The street is quiet because of the weather. It’s windy. It rained earlier and there is the threat of more rain in the forecast. The clouds move quickly in, growing thick, turning the sky the color of pewter. I’ll have to take a short walk so that the skies don’t open up on me and I get drenched.

I sink my hands into my coat pockets and drape the hood over my head. I walk down the long brick walkway for the driveway. The wind comes at me, pushing the hood from my head. I keep having to fix it until eventually I tie the strings so that it doesn’t keep coming off. Despite the nasty weather, the movement, the exercise feel good. I need something to do with the angst I’ve been feeling. As it is, it’s just been left to fester.

I’ve just reached the end of the driveway and turned right onto the street when there, at the fringes of my awareness, I get that feeling that someone is watching me. It’s a prickly feeling along my back, that grabs hold of me, and I turn without hesitation, searching over a shoulder and behind me. There is a car much further back. It rolls along the street without headlights on, moving so slowly that I have to wonder if it’s moving at all or if it’s not just idling in the street. I watch it and decide that the car is definitely moving. I turn my back to it. I keep walking, but the feeling of being watched doesn’t leave.

I don’t know that I feel afraid, but I notice that, by instinct, I’ve sped up. I walk with more urgency now. I don’t even know that I’ve done it until my breathing becomes heavy. I throw a glance again over a shoulder, relieved to see that I’ve put distance between the car and me.

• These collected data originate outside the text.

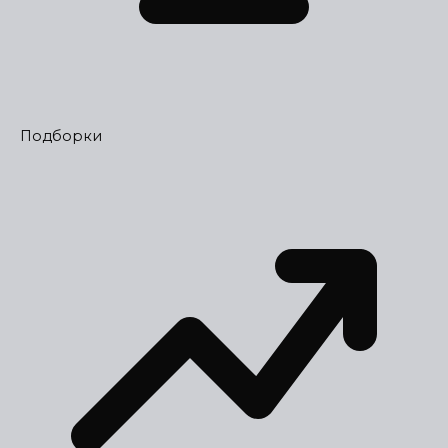
Подборки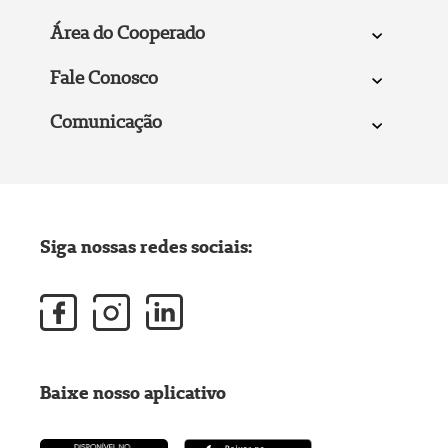
Área do Cooperado
Fale Conosco
Comunicação
Siga nossas redes sociais:
Baixe nosso aplicativo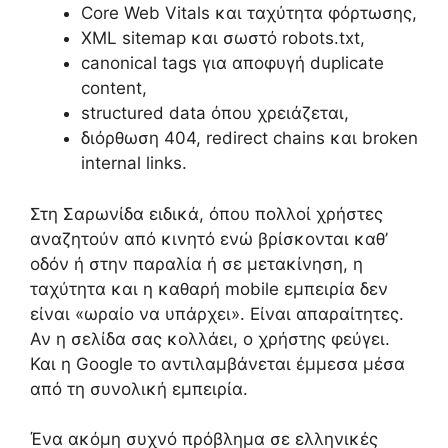
Core Web Vitals και ταχύτητα φόρτωσης,
XML sitemap και σωστό robots.txt,
canonical tags για αποφυγή duplicate
content,
structured data όπου χρειάζεται,
διόρθωση 404, redirect chains και broken
internal links.
Στη Σαρωνίδα ειδικά, όπου πολλοί χρήστες
αναζητούν από κινητό ενώ βρίσκονται καθ’
οδόν ή στην παραλία ή σε μετακίνηση, η
ταχύτητα και η καθαρή mobile εμπειρία δεν
είναι «ωραίο να υπάρχει». Είναι απαραίτητες.
Αν η σελίδα σας κολλάει, ο χρήστης φεύγει.
Και η Google το αντιλαμβάνεται έμμεσα μέσα
από τη συνολική εμπειρία.
Ένα ακόμη συχνό πρόβλημα σε ελληνικές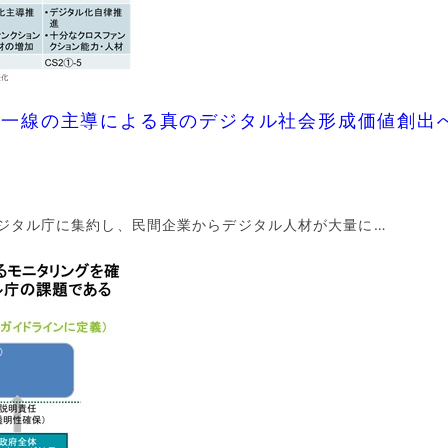
第一線の主導による真のデジタル社会形成価値創出
ジタル庁に集約し、民間企業からデジタル人材が大量に…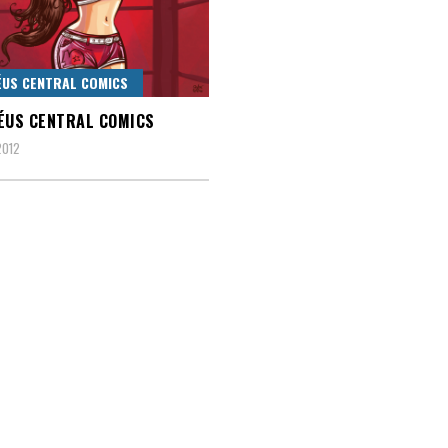
US CENTRAL COMICS
ÉUS CENTRAL COMICS
2012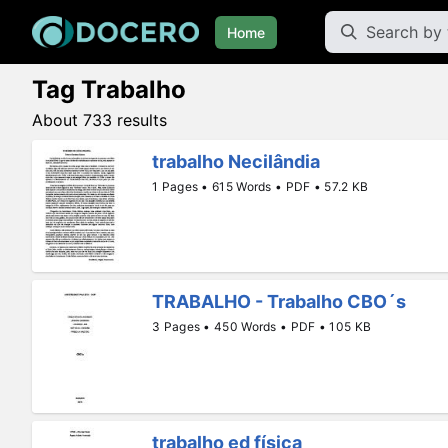
Home
Tag Trabalho
About 733 results
trabalho Necilândia
1 Pages • 615 Words • PDF • 57.2 KB
TRABALHO - Trabalho CBO´s
3 Pages • 450 Words • PDF • 105 KB
trabalho ed física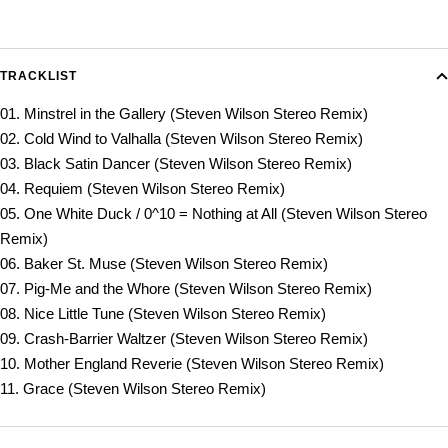
TRACKLIST
01. Minstrel in the Gallery (Steven Wilson Stereo Remix)
02. Cold Wind to Valhalla (Steven Wilson Stereo Remix)
03. Black Satin Dancer (Steven Wilson Stereo Remix)
04. Requiem (Steven Wilson Stereo Remix)
05. One White Duck / 0^10 = Nothing at All (Steven Wilson Stereo
Remix)
06. Baker St. Muse (Steven Wilson Stereo Remix)
07. Pig-Me and the Whore (Steven Wilson Stereo Remix)
08. Nice Little Tune (Steven Wilson Stereo Remix)
09. Crash-Barrier Waltzer (Steven Wilson Stereo Remix)
10. Mother England Reverie (Steven Wilson Stereo Remix)
11. Grace (Steven Wilson Stereo Remix)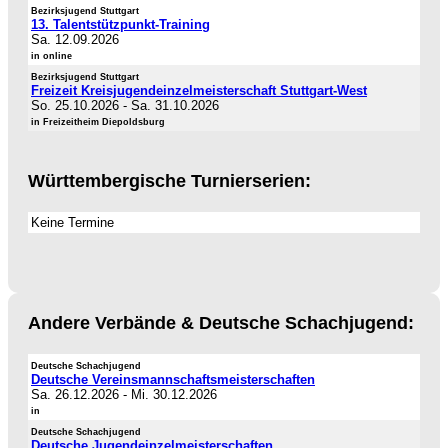
Bezirksjugend Stuttgart
13. Talentstützpunkt-Training
Sa. 12.09.2026
in online
Bezirksjugend Stuttgart
Freizeit Kreisjugendeinzelmeisterschaft Stuttgart-West
So. 25.10.2026
-
Sa. 31.10.2026
in Freizeitheim Diepoldsburg
Württembergische Turnierserien:
Keine Termine
Andere Verbände & Deutsche Schachjugend:
Deutsche Schachjugend
Deutsche Vereinsmannschaftsmeisterschaften
Sa. 26.12.2026
-
Mi. 30.12.2026
in
Deutsche Schachjugend
Deutsche Jugendeinzelmeisterschaften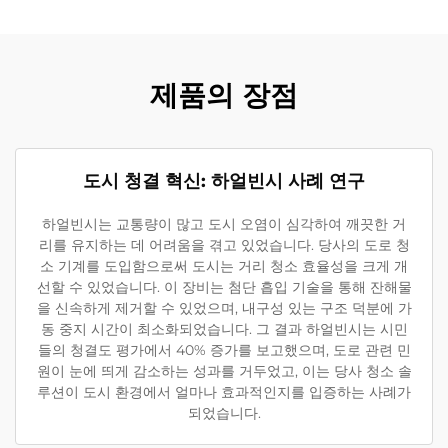
제품의 장점
도시 청결 혁신: 하얼빈시 사례 연구
하얼빈시는 교통량이 많고 도시 오염이 심각하여 깨끗한 거
리를 유지하는 데 어려움을 겪고 있었습니다. 당사의 도로 청
소 기계를 도입함으로써 도시는 거리 청소 효율성을 크게 개
선할 수 있었습니다. 이 장비는 첨단 흡입 기술을 통해 잔해물
을 신속하게 제거할 수 있었으며, 내구성 있는 구조 덕분에 가
동 중지 시간이 최소화되었습니다. 그 결과 하얼빈시는 시민
들의 청결도 평가에서 40% 증가를 보고했으며, 도로 관련 민
원이 눈에 띄게 감소하는 성과를 거두었고, 이는 당사 청소 솔
루션이 도시 환경에서 얼마나 효과적인지를 입증하는 사례가
되었습니다.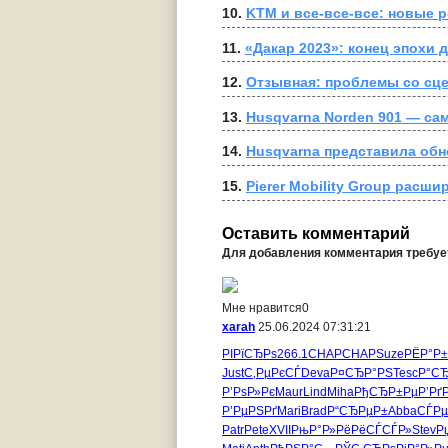
10. 
KTM и все-все-все: новые 
11. 
«Дакар 2023»: конец эпохи
12. 
Отзывная: проблемы со сце
13. 
Husqvarna Norden 901 — са
14. 
Husqvarna представила об
15. 
Pierer Mobility Group расш
Оставить комментарий
Для добавления комментария требу
Мне нравится
0
xarah
25.06.2024 07:31:21
РІРїСЂРѕ
266.1
CHAP
CHAP
Suze
РЁР°Р±
Just
С‚РµРєСЃ
Deva
Р¤СЂР°РЅ
Tesc
Р°С
Р’РѕР»Рє
Maur
Lind
Miha
РђСЂР±Рµ
Р’Рґ
Р’РµРЅРґ
Mari
Brad
Р“СЂРµР±
Abba
СЃРµ
Patr
Pete
XVII
РњР°Р»Рё
РёСЃСЃР»
Stev
Р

Still, I’m overcome with a feeling of seclusion, of the greatest sense of being alone. The street is empty but for me.

If something happened to me right now, no one would know. No one would see.

I try and shake it off, to reason with myself. I’m too old to be scared.

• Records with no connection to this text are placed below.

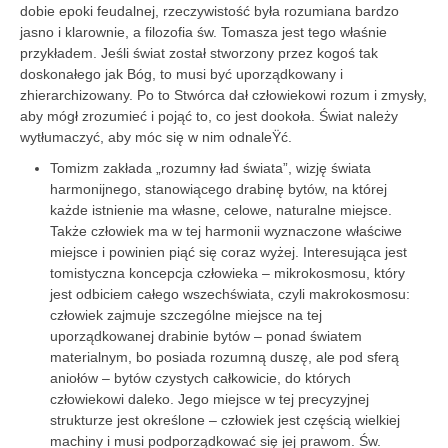
dobie epoki feudalnej, rzeczywistość była rozumiana bardzo
jasno i klarownie, a filozofia św. Tomasza jest tego właśnie
przykładem. Jeśli świat został stworzony przez kogoś tak
doskonałego jak Bóg, to musi być uporządkowany i
zhierarchizowany. Po to Stwórca dał człowiekowi rozum i zmysły,
aby mógł zrozumieć i pojąć to, co jest dookoła. Świat należy
wytłumaczyć, aby móc się w nim odnaleŸć.
Tomizm zakłada „rozumny ład świata”, wizję świata
harmonijnego, stanowiącego drabinę bytów, na której
każde istnienie ma własne, celowe, naturalne miejsce.
Także człowiek ma w tej harmonii wyznaczone właściwe
miejsce i powinien piąć się coraz wyżej. Interesująca jest
tomistyczna koncepcja człowieka – mikrokosmosu, który
jest odbiciem całego wszechświata, czyli makrokosmosu:
człowiek zajmuje szczególne miejsce na tej
uporządkowanej drabinie bytów – ponad światem
materialnym, bo posiada rozumną duszę, ale pod sferą
aniołów – bytów czystych całkowicie, do których
człowiekowi daleko. Jego miejsce w tej precyzyjnej
strukturze jest określone – człowiek jest częścią wielkiej
machiny i musi podporządkować się jej prawom. Św.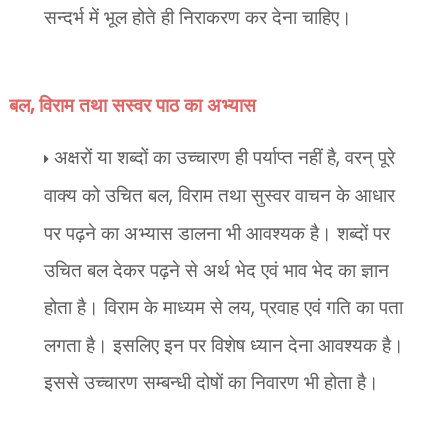
सन्दर्भ में भूल होते ही निराकरण कर देना चाहिए।
बल
,
विराम तथा सस्वर पाठ का अभ्यास
अक्षरों या शब्दों का उच्चारण ही पर्याप्त नहीं है
,
वरन् पूरे
वाक्य को उचित बल
,
विराम तथा सुस्वर वाचन के आधार
पर पढ़ने का अभ्यास डालना भी आवश्यक है। शब्दों पर
उचित बल देकर पढ़ने से अर्थ भेद एवं भाव भेद का ज्ञान
होता है। विराम के माध्यम से लय
,
प्रवाह एवं गति का पता
लगता है। इसलिए इन पर विशेष ध्यान देना आवश्यक है।
इससे उच्चारण सम्बन्धी दोषों का निवारण भी होता है।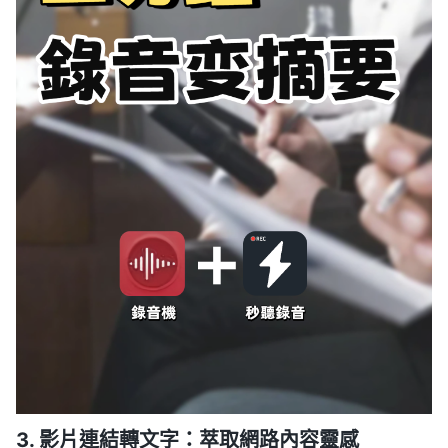
3. 影片連結轉文字：萃取網路內容靈感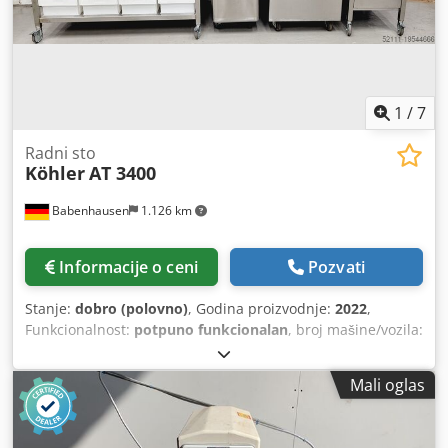
1
/
7
Radni sto
Köhler
AT 3400
Babenhausen
1.126 km
Informacije o ceni
Pozvati
Stanje:
dobro (polovno)
, Godina proizvodnje:
2022
,
Funkcionalnost:
potpuno funkcionalan
, broj mašine/vozila:
2026
, ukupna visina:
970 mm
, ukupna širina:
3.400 mm
,
Pokretni radni stolovi AT 3400 Radna ploča od nerđajućeg
Mali oglas
čelika sa zadnjom galerijom Blok fioka sa desne strane 2
kolica za brašno od nerđajućeg čelika 8 posuda za sastojke
sa leve strane Dcedpfx Ahowyrw Isgsk sa poklopcem od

Three houses up is a path through the woods. It cuts between two homes, leading to the neighborhood park. It’s a small path, the kind meant for bikes and pedestrians. It’s not wide enough for cars which, in this moment, feels advantageous.

When I get to the path, I take it, slipping behind an open chain-link fence. There are quite a few trees as the path cuts through a section of woods. Ordinarily the woods don’t faze me, but I feel more restless than usual today. I keep looking back, over my shoulder, to make sure I’m alone. I’ve lost the car. I don’t see it anymore. Still, I’m on edge, thinking about Jake and wondering why he came home this morning. What did he want from the house? What did he take?

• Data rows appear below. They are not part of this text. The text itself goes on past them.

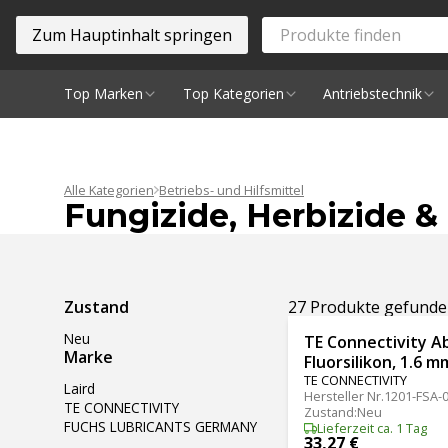
Zum Hauptinhalt springen
Top Marken
Top Kategorien
Antriebstechnik
Spindeln
Alle Kategorien
Betriebs- und Hilfsmittel
Fungizide, Herbizide &
Ergebnisse filtern
Zustand
27 Produkte gefund
Neu
TE Connectivity A
Marke
Fluorsilikon, 1.6 
TE CONNECTIVITY
Laird
Hersteller Nr.
1201-FSA-
TE CONNECTIVITY
Zustand
:
Neu
FUCHS LUBRICANTS GERMANY
Lieferzeit ca. 1 Tag
33,27 €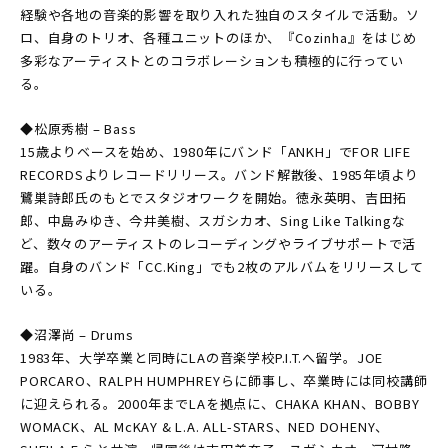
経験や各地の音楽的影響を取り入れた独自のスタイルで活動。ソ
ロ、自身のトリオ、各種ユニットのほか、『Cozinha』をはじめ
多彩なアーティストとのコラボレーションも積極的に行ってい
る。
◆松原秀樹 – Bass
15歳よりベースを始め、1980年にバンド「ANKH」でFOR LIFE
RECORDSよりレコードリリース。バンド解散後、1985年頃より
鷺巣詩郎氏のもとでスタジオワークを開始。徳永英明、吉田拓
郎、中島みゆき、今井美樹、スガシカオ、Sing Like Talkingな
ど、数々のアーティストのレコーディングやライブサポートで活
躍。自身のバンド「CC.King」でも2枚のアルバムをリリースして
いる。
◆沼澤尚 – Drums
1983年、大学卒業と同時にLAの音楽学校P.I.T.へ留学。JOE
PORCARO、RALPH HUMPHREYらに師事し、卒業時には同校講師
に迎えられる。2000年までLAを拠点に、CHAKA KHAN、BOBBY
WOMACK、AL McKAY & L.A. ALL-STARS、NED DOHENY、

What is going on with him?

For a while before our fight, Jake hadn’t been himself. He’d been solemn, withdrawn. We’d been fighting. It used to be that Jake and I didn’t ever fight. We always got along. But Jake needs to be in control. He isn’t used to being told no. Being told no is Jake’s kryptonite. It’s never been a problem in our marriage because, until recently, when things got so messy with my mother, I almost never told Jake no, to anything. Jake and I had a whirlwind romance. We met, we fell in love. Three months later we were married. Jake asked and I said yes. He didn’t want to deal with a big, extravagant wedding, with all that pomp and circumstance. I said okay, that I didn’t either though I’d been planning for my wedding day since I was something like six years old, cutting pictures out of magazines and pasting them down in a notebook. Jake and I eloped, which my mother took hard because she’d always imagined walking me down the aisle on my wedding day in lieu of the father I didn’t have. Instead, Jake and I got married alone in Ibiza because it was one of those bucket list places he always wanted to visit. I didn’t know where Ibiza was at the time. I thought it was somewhere in Mexico, maybe near Cancun. I’d always wanted to go to Mexico. It wasn’t. Spain was nice too.

Now, as I pass through the woods, I think again of that night just a couple weeks ago, of Jake glowering at me over his whiskey sour, talking about the gunshot victim who died on the operating table.Who shot her?I’d asked.Her husband, said Jake.

I remember that it had upset me, thinking of a husband shooting his wife in the head. It was unthinkable. It left me feeling sick to my stomach and I couldn’t stop wondering what she did that made him react like that.